The reports’ author, Barrister, David Spicer, said: “This is a comprehensive report of a very thorough review that examined sexual exploitation in Newcastle, how the city responded and what lessons can be learned.
“Many agencies and professionals, victims and perpetrators, contributed. Towns and cities across the country can learn a great deal from Newcastle; how it is dealing with this very serious national issue of women and girls being exploited sexually.
“Unlike some other areas, Newcastle agencies did not try and sweep this under the carpet but actively went looking for it and as a result a large number of perpetrators were arrested and prosecuted, and victims saved from further trauma. That is not say that lessons have not been learned.
“Before 2014 perpetrators were not consistently investigated, disrupted and prosecuted. Professionals felt there was little chance of securing convictions for various reasons - a lack of co-operation by victims because of control by perpetrators, victims being undermined in court and a history of a cautious approach by the Crown Prosecution Service in bringing charges.
“However, once the true extent of the problem became apparent, the police, the Crown Prosecution Service, the City Council and partners across the city put in place a range of measures to disrupt, arrest and imprison offenders while supporting victims regardless of whether they were able to give evidence in court or not.
“My report makes a number of recommendations, in particular the need to carry out research that improves understanding of why people offend in this way, so we can be better at preventing it. Sadly, it is still happening in Newcastle and other cities, but this city is determined to tackle it.
“Finally, I would like to thank everyone who took part in this review, especially the women and girls whose bravery and fortitude has helped to make the city a safer place. Their strength has been remarkable.”
Chief Executive of Newcastle City Council, Pat Ritchie, said: “I would like to thank Mr Spicer for a very thorough and comprehensive report. It highlights the complex nature of sexual exploitation, the difficulties in identifying it, bringing the perpetrators to justice and the specialist long term support that is needed to help the women and girls cope with what is in effect Post Traumatic Stress.
“I would like to reassure everyone that the council is working very closely with both the adult and children’s safeguarding boards to ensure all of the recommendations are progressed and implemented in a timely manner.
“Sexual exploitation is happening in towns and cities across the country but what we have learned can be used to help others.
“We know it is still going on in our city, but we are doing everything in our power to prevent it, disrupt it and deal with it, and support the victims for years to come.”
Temporary Deputy Chief Constable of Northumbria Police, Darren Best, said: “We welcome this review which highlights the complexities of sexual exploitation but also some of the work being done in Newcastle to tackle the issue.
“It is fair to say that in recent years we, as a society, have undergone a sea-change in terms of our knowledge and understanding of sexual exploitation; from the behaviour of perpetrators to the long-term impact on victims.

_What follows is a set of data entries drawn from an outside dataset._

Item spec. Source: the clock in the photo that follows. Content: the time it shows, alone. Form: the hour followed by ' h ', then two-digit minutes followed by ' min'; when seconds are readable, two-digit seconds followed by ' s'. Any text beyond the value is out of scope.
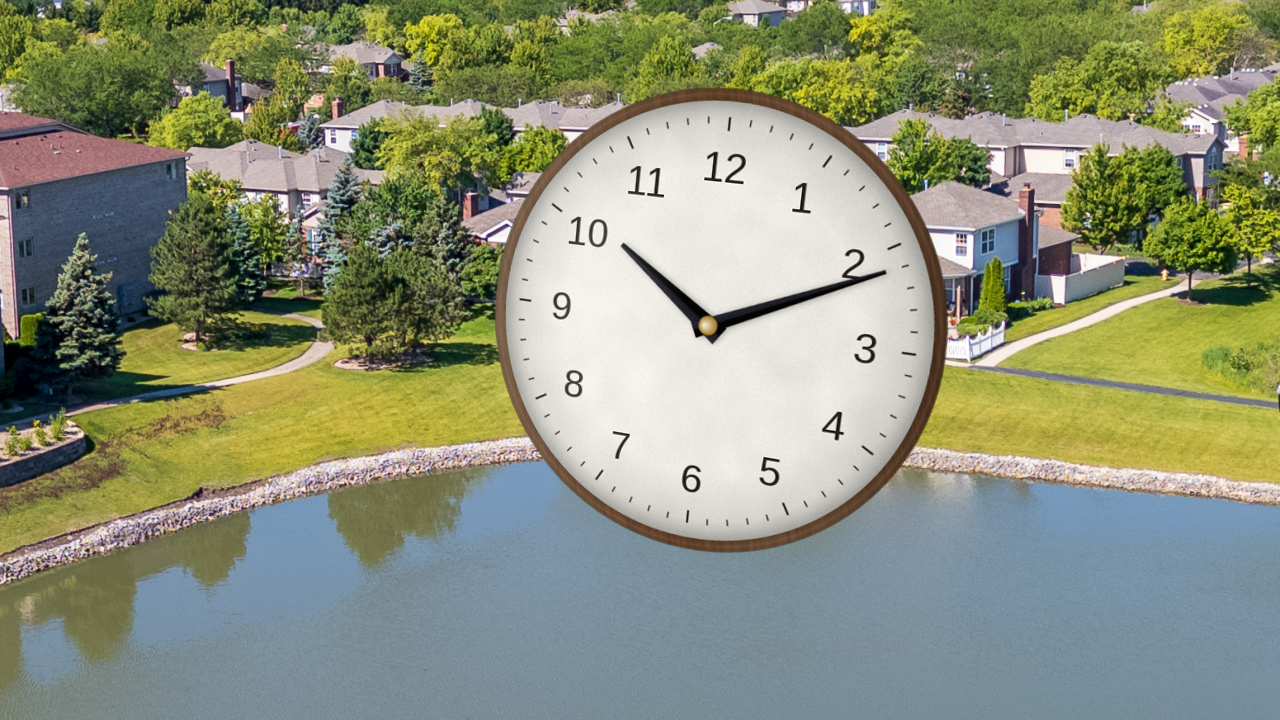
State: 10 h 11 min
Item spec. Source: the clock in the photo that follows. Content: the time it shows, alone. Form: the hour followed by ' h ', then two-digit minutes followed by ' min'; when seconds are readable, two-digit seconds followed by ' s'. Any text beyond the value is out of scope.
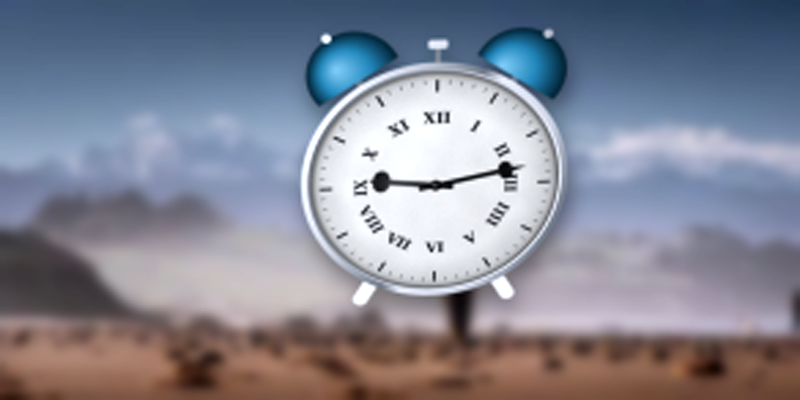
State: 9 h 13 min
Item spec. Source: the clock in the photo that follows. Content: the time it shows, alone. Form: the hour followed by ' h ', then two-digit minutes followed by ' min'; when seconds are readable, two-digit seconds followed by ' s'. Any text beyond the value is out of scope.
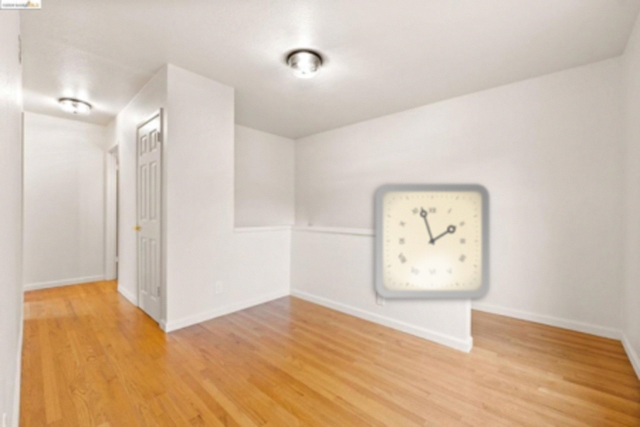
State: 1 h 57 min
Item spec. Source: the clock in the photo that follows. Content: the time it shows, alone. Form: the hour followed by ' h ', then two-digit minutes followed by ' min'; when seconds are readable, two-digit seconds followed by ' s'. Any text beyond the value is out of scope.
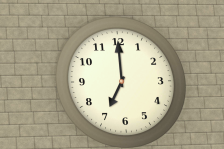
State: 7 h 00 min
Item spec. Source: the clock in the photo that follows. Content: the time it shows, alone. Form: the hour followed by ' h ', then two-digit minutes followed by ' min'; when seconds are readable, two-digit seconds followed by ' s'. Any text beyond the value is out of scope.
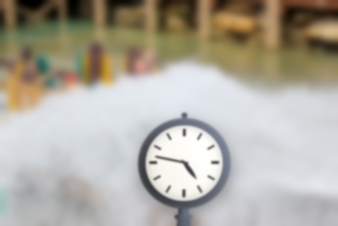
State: 4 h 47 min
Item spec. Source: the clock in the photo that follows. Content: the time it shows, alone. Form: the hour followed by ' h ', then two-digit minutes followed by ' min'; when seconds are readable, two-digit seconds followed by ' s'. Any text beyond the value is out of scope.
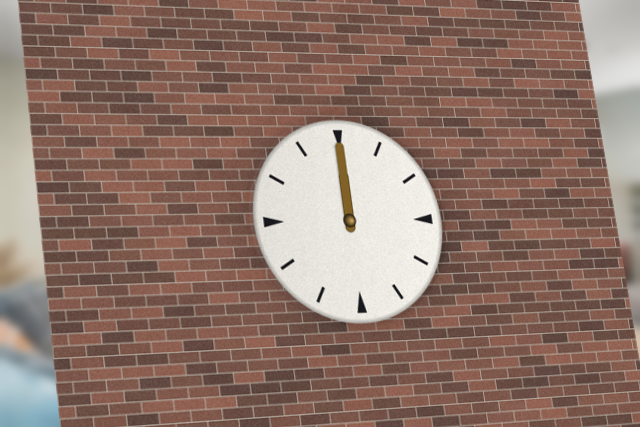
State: 12 h 00 min
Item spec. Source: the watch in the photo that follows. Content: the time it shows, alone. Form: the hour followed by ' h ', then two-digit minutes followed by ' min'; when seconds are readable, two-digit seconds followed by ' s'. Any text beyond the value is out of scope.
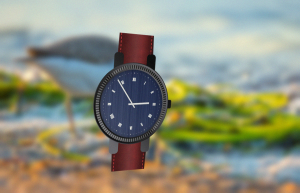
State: 2 h 54 min
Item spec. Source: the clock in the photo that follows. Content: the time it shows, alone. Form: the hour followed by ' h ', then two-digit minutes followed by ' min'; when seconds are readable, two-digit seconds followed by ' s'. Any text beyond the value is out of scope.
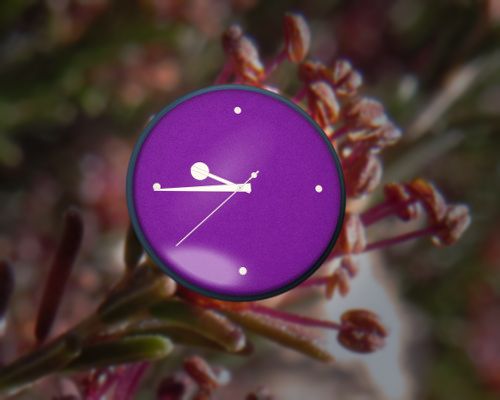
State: 9 h 44 min 38 s
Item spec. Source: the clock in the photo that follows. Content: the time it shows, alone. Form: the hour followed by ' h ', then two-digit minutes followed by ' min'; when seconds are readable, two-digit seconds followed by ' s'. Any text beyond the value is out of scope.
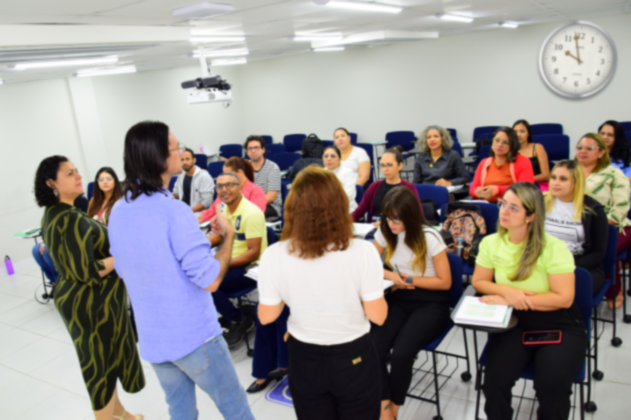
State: 9 h 58 min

“This review praises the approach taken by Northumbria Police as part of Operation Sanctuary to proactively disrupt perpetrators.
“But we are far from complacent and recognise we still have work to do to ensure we consistently identify victims and carry out comprehensive investigations on their behalf.
“Preventative work is key and a wide-range of safeguarding work is being carried out across the city involving the likes of police, local authority, health, education, businesses and local communities.
“What cannot be clearer is that safeguarding the vulnerable is everybody’s business.”